L'Important, c’est d’aimer d’Andrzej Żuławski est un film extraordinaire : empli de noirceur, son récit tisse des liens puissants et désespérés entre chaque personnage.
C’est un long-métrage picaresque : il pose un regard cru sur les orgies poisseuses que Servais, le protagoniste principal, doit photographier pour le compte d’un mafieux inquiétant et faussement paternaliste, Mazelli.
C'est donc un film désespéré, mais qui n’oublie pas de montrer parfois une profonde humanité, comme avec la relation entre le même Servais et l’un des meilleurs personnages secondaires jamais vu au cinéma, joué par un Michel Robin exceptionnel : celui-ci est un homme dont la femme l’a trompé et quitté pour Servais ; alcoolique et fumeur à l’excès, à la fois bonhomme et pouilleux ; enveloppé d’une robe de chambre à carreaux, il conseille Servais et l’aide du mieux qu’il peut, par une sorte de charité inexplicable pour cet ancien amant de son ancienne compagne.
Jacques Dutronc interprétant Jacques Chevalier, l’époux de Nadine, est également exceptionnel en dépressif fantasque, qui a sombré dans le désœuvrement le plus total et assiste apathique et impassible aux tentatives de Servais de séduire sa femme. Le voir, sur un matelas à même le sol, en pyjama, puis enchaîner les bouffonneries (tractions, histoires fantaisistes), alors que le photographe fait se dénuder sa femme en quelques minutes dans l’espoir d’une couverture fait d’emblée de ce personnage une figure extrêmement complexe, profonde et émouvante : drôle au départ, il se mue de plus en plus en personnage pathétique, anéanti par le chien noir de la dépression. Les images du film sont grisâtres, marronnasses, verdâtres, et ne laissent quasiment aucune place aux couleurs vives : quand elles apparaissent dans le long-métrage, c’est au détour d’une robe de prostituée, des murs d’une chambre glauque et des harnais de prostitués. C’est une véritable représentation des bas-fonds de Paris et des arrière-cuisines du monde du spectacle, où un photographe raté immortalise bien vite des parties fines, une actrice déchue est vite condamnée à des séries Z crapuleuses et ou des drag-queens se muent en prostituées. La relation entre Nadine et Servais, sorte d’amour impossible poussé par l’obstination et l’obsession du personnage joué par Fabio Testi, qui va jusqu’à se mettre en danger et à traiter avec le fameux Mazelli, avec lequel il ne voulait plus avoir rien à faire, est également assez prenante : l’amour profond de Nadine pour son mari, véritable clown blanc, l’empêche de céder à son attirance.
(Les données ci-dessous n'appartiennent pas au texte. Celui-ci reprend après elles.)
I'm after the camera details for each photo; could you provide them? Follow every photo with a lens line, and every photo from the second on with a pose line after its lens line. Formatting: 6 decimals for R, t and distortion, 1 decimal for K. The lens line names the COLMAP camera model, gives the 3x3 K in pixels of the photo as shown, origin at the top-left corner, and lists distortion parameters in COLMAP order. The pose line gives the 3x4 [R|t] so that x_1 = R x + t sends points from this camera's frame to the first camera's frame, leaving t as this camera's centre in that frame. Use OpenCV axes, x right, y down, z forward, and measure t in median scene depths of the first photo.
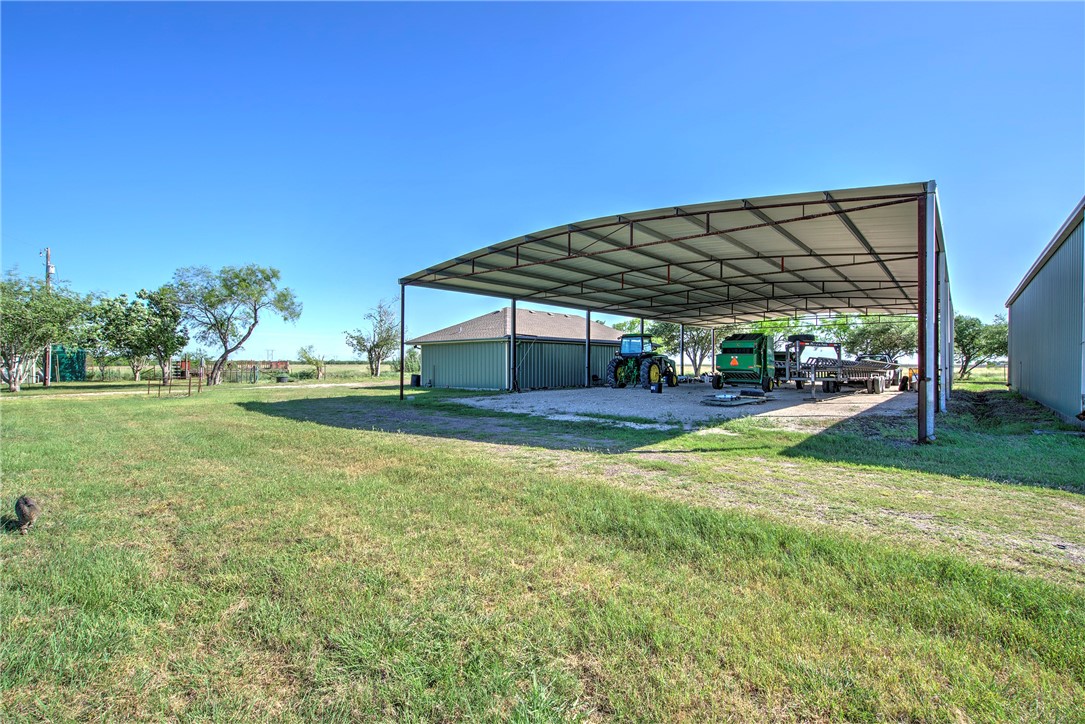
lens RADIAL K [[502.3, 0, 540.9], [0, 502.3, 358.9], [0, 0, 1]] dist [0.003572, -0.000919]
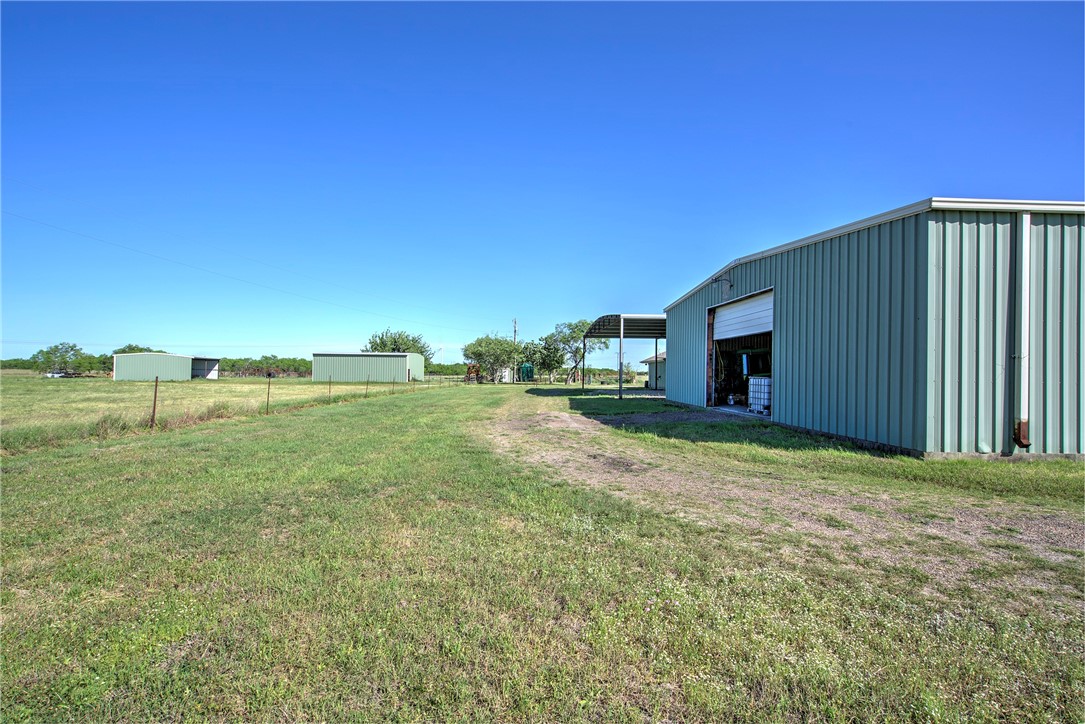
lens RADIAL K [[502.3, 0, 537.1], [0, 502.3, 365.7], [0, 0, 1]] dist [0.003572, -0.000919]
pose [[0.665375, -0.005515, -0.746489, 0.662194], [-0.002869, 0.999946, -0.009945, -0.000078], [0.746504, 0.008759, 0.665323, -0.338600]]
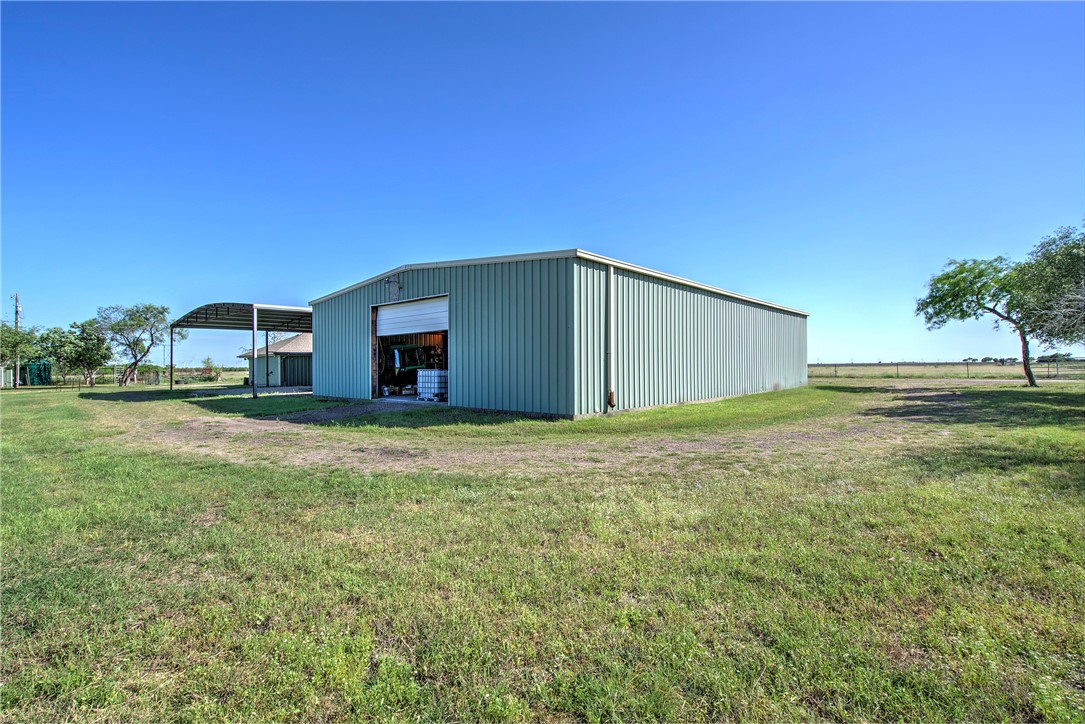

C'est un film qui m'apparaît comme un classique de ce cinéma français des années 1970 tellement varié et intéressant ; la démarche de ce réalisateur polonais de tourner des films en France m’a rappelé celle de Milan Kundera en littérature et du compatriote de celui-ci, Milos Forman, parti à Hollywood. Ce regard singulier, souvent assez sombre, des auteurs d’Europe de l’Est, irradie ainsi vraiment dans ce grand film, qui est devenu l’une des mes références.